- _Предоставленный отрывок_:
****
В узко специальных областях в этом отношении проще, поскольку там есть точные соответствия значения терминов. Профессионалы, с которыми мы работаем, тонко чувствуют все нюансы и моментально встрепенутся, если что-то не так. Как-то нашим фармацевтам показали текст переведенного на русский язык документа по методикам тестирования препаратов. Они тут же оспорили одно из его положений. Сверили оригинал документа с переводом (кстати, очень добротно сделанным), и нашли казалось бы незначительное расхождение между наиболее верным вариантом перевода и тем, что было в тексте. Всего одно слово, и ошибка, вроде, незначительная, а у них сразу тревожный сигнал сработал.
****
Сохранённые записи
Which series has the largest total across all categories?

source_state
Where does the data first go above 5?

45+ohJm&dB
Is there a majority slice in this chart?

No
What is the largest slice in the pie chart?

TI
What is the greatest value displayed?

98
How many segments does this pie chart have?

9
****
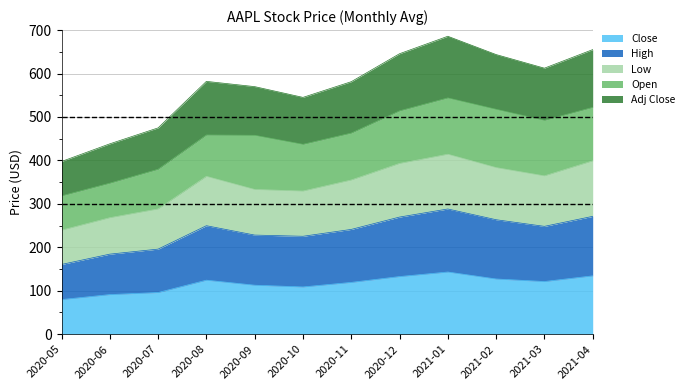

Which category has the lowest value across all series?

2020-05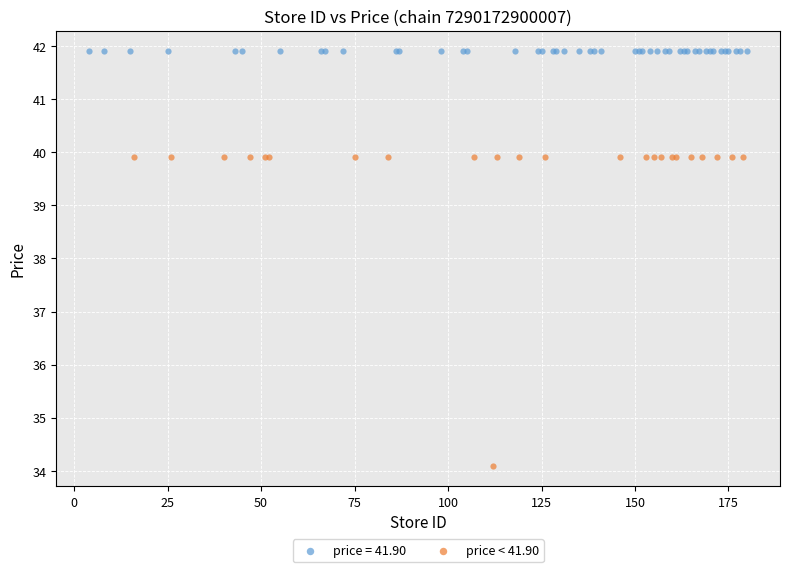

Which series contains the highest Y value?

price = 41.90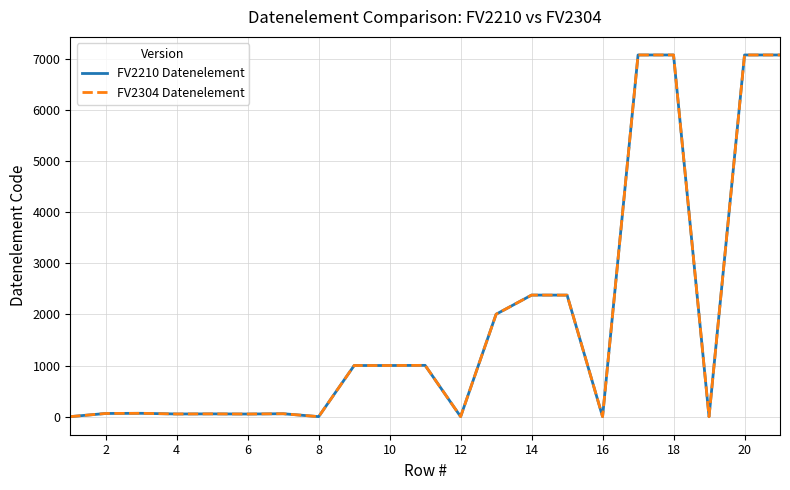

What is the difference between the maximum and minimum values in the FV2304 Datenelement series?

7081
****
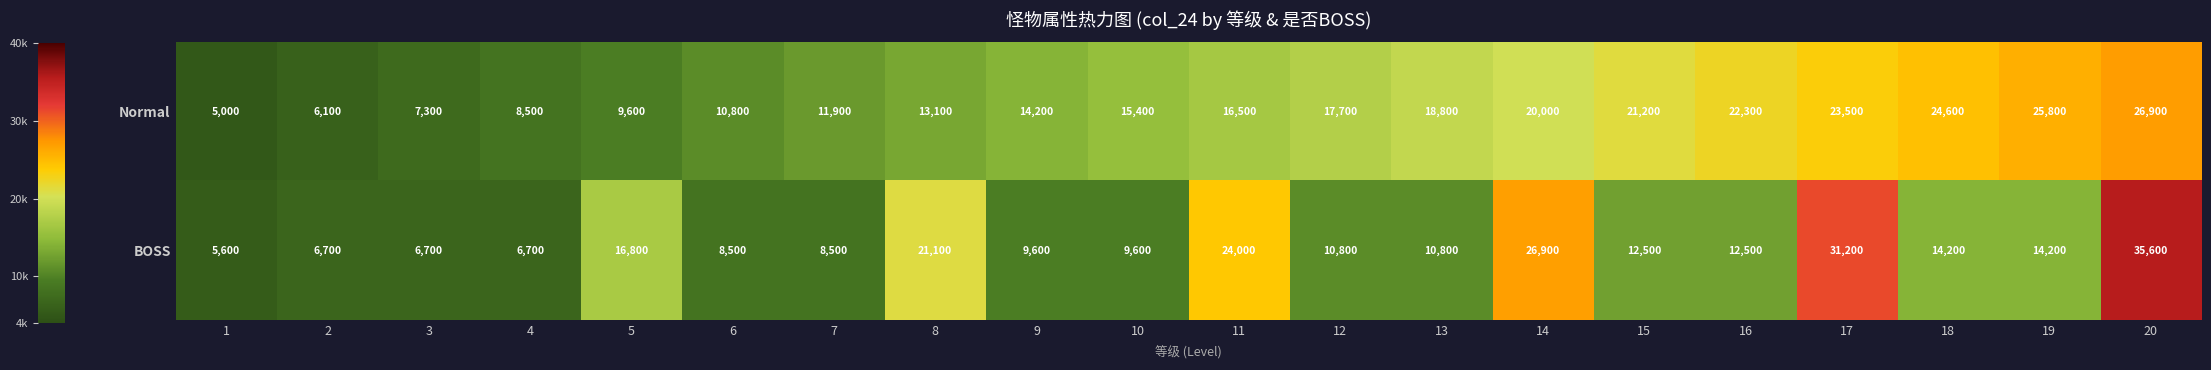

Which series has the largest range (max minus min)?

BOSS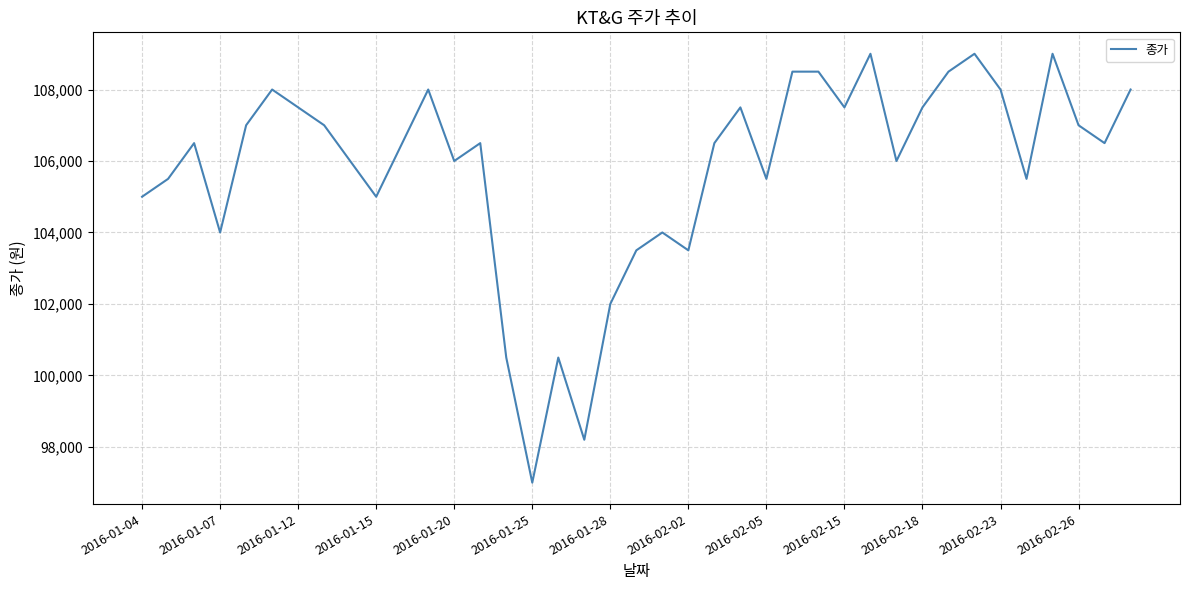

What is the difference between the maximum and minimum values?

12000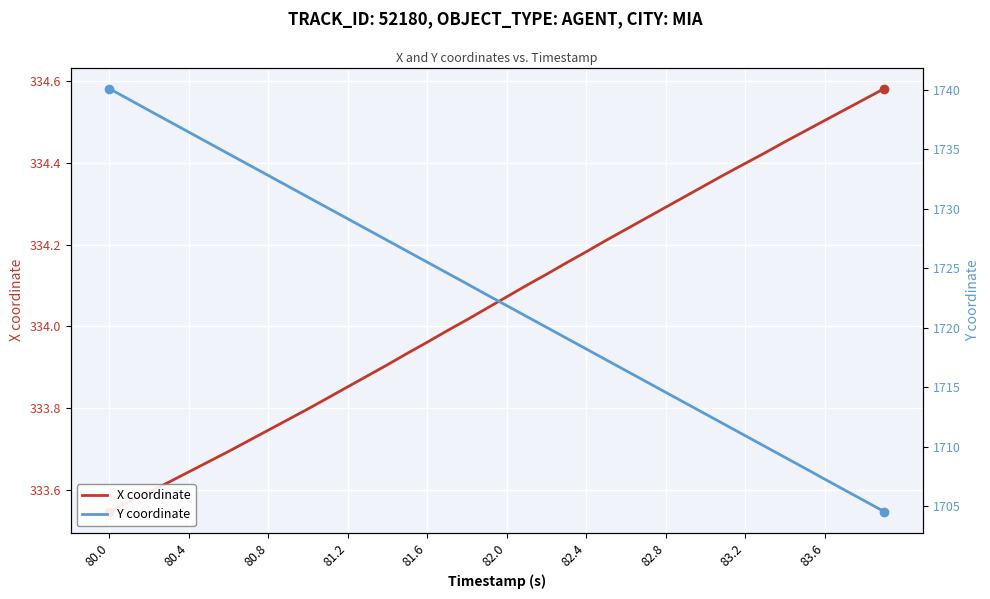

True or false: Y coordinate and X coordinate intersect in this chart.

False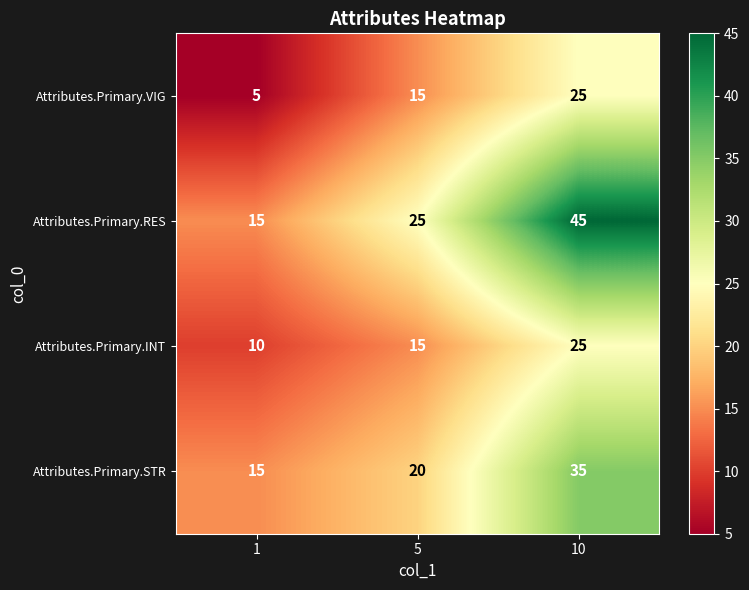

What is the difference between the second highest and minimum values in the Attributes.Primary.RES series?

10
****
- _Цель задания_:
Выведите целиком и без единого изменения приведённый выше отрывок о точности перевода в узкоспециальных областях.

- _Решение задачи_:
В узко специальных областях в этом отношении проще, поскольку там есть точные соответствия значения терминов. Профессионалы, с которыми мы работаем, тонко чувствуют все нюансы и моментально встрепенутся, если что-то не так. Как-то нашим фармацевтам показали текст переведенного на русский язык документа по методикам тестирования препаратов. Они тут же оспорили одно из его положений. Сверили оригинал документа с переводом (кстати, очень добротно сделанным), и нашли казалось бы незначительное расхождение между наиболее верным вариантом перевода и тем, что было в тексте. Всего одно слово, и ошибка, вроде, незначительная, а у них сразу тревожный сигнал сработал.